While it would be virtually impossible to assess accuracy against a true gold standard, the minimization of dependence of inter-observer reliability confers a potential advantage for formula-based techniques. In addition, the practical, reproducible, and non-resource intensive nature of the methodology would allow the surgical research community to speak a common language and interpret the EBL variable in the same manner worldwide. Nevertheless, given the substantial variation that was identified in our review even with formula-based techniques, optimization of this technique is still required.

This review has a number of strengths. It was performed using a comprehensive search with clear eligibility criteria, examines multiple blood estimation techniques, and adheres to modern best practice guidelines for the conduct of systematic reviews.14 Given the paucity of literature, we employed a pragmatic approach to data collection and presentation to emphasize clinical relevance.

This review has the following limitations, which should be considered when appraising and contextualizing these findings. Because of the expected paucity of literature, we sought to maximize inclusiveness and potential sample size by including a variety of blood loss estimation techniques, patient populations, surgical techniques, and surgical disciplines. As such, our findings are notably limited by significant clinical heterogeneity. While our pooled analyses provided point estimates that suggest visual estimation techniques provide lower EBL values than other techniques, these findings were not statistically significant. Importantly, our findings are limited by the modest sample sizes and lack of power calculations in the included studies, thus introducing potential type II errors.42 Nevertheless, as previously suggested by the Bradford Hill criteria,49 existence of a meaningful association is elucidated not only by strength but also by consistency among other factors, which we show across most studies included in this review. Our findings are also reliant on observational data, although it should be noted that the unique nature of blood loss evaluation allows for comparison within a single patient, thus eliminating the selection bias of intervention vs control group differences. While the proposed standardization of blood loss estimation offers the potential to improve its utility at a population outcome level by reducing statistical noise, this may not necessarily translate to improved accuracy or increased prognostic significance. Specifically, the intended focus of this review is to summarize and advocate for improved methodology for blood loss estimation. Identifying meaningful clinical thresholds for subsequent action is not within the scope of this study. We acknowledge that a change in blood loss estimation methodology is unlikely to significantly alter short-term clinical decision-making for any one patient. Decisions to deviate from typical care pathways are often based on a more holistic evaluation of patient status, including hemodynamics and laboratory values because subtle differences in precision of blood loss estimation alone are less likely to be clinically relevant.

Conclusion

In summary, this systematic review and meta-analysis evaluated techniques for intraoperative blood loss estimation in major non-cardiac surgery.

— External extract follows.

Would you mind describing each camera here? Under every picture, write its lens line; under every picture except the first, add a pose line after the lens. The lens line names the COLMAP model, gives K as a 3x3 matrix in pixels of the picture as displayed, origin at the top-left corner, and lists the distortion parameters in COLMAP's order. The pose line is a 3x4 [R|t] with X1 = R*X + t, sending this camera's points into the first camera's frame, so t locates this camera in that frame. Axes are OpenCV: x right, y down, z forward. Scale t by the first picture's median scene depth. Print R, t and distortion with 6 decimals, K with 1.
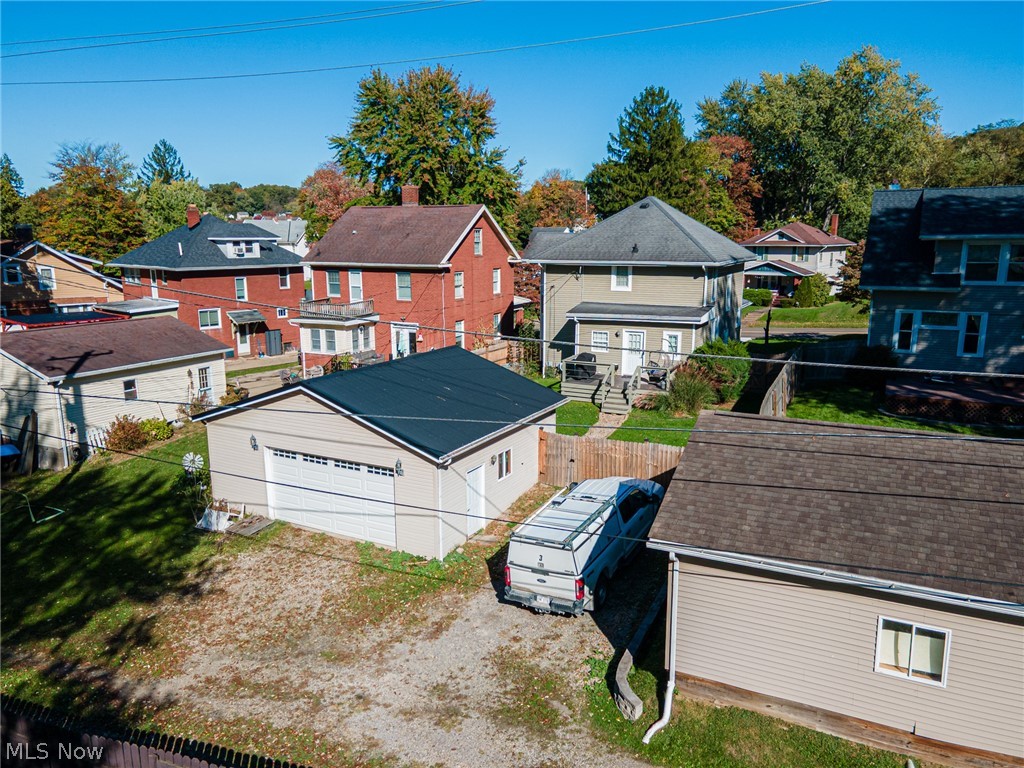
lens RADIAL K [[748.6, 0, 511.7], [0, 748.6, 380.0], [0, 0, 1]] dist [0.042241, 0.000695]
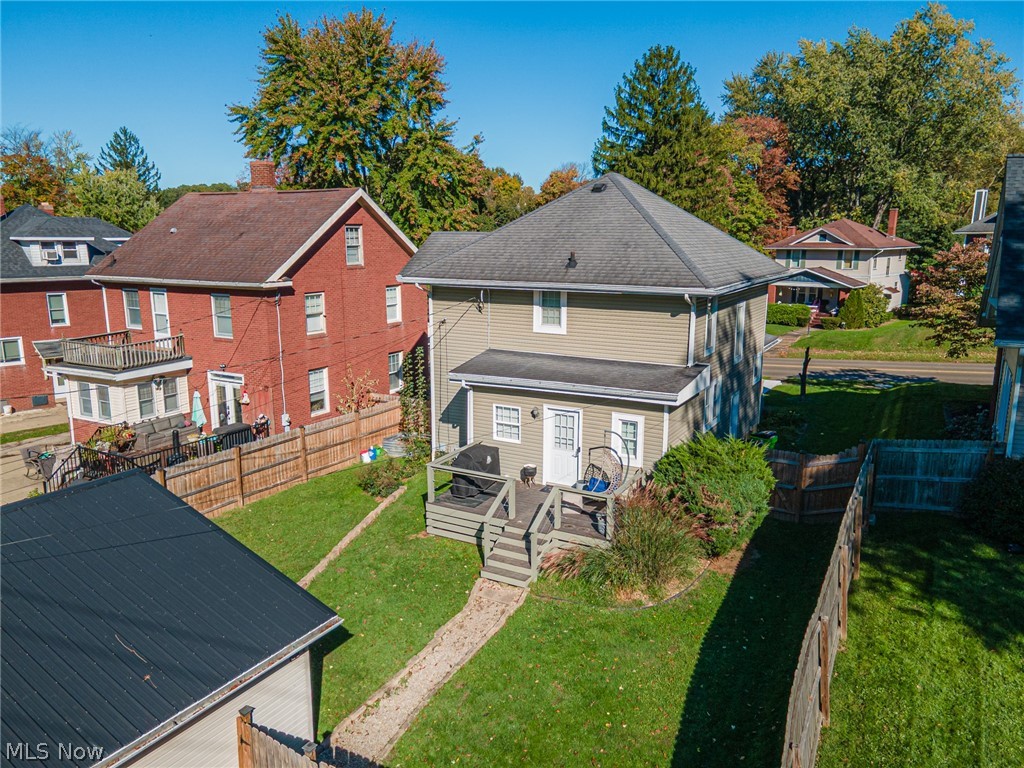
lens RADIAL K [[748.6, 0, 508.2], [0, 748.6, 381.1], [0, 0, 1]] dist [0.042241, 0.000695]
pose [[0.998933, 0.010583, -0.044951, 0.099490], [-0.010448, 0.999940, 0.003240, -0.058984], [0.044983, -0.002767, 0.998984, 0.297047]]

We found that visual techniques tended to provide lower EBL values than formula-based estimation or other techniques, though this effect was not statistically significant in pooled analyses, likely due to sample size limitations. We found significant case-by-case variation for all methods of blood loss evaluation and significant disagreement between techniques. Given the importance placed on EBL values, particularly for perioperative prognostication models, clinicians should consider the universal adoption of a practical and reproducible method for blood loss evaluation.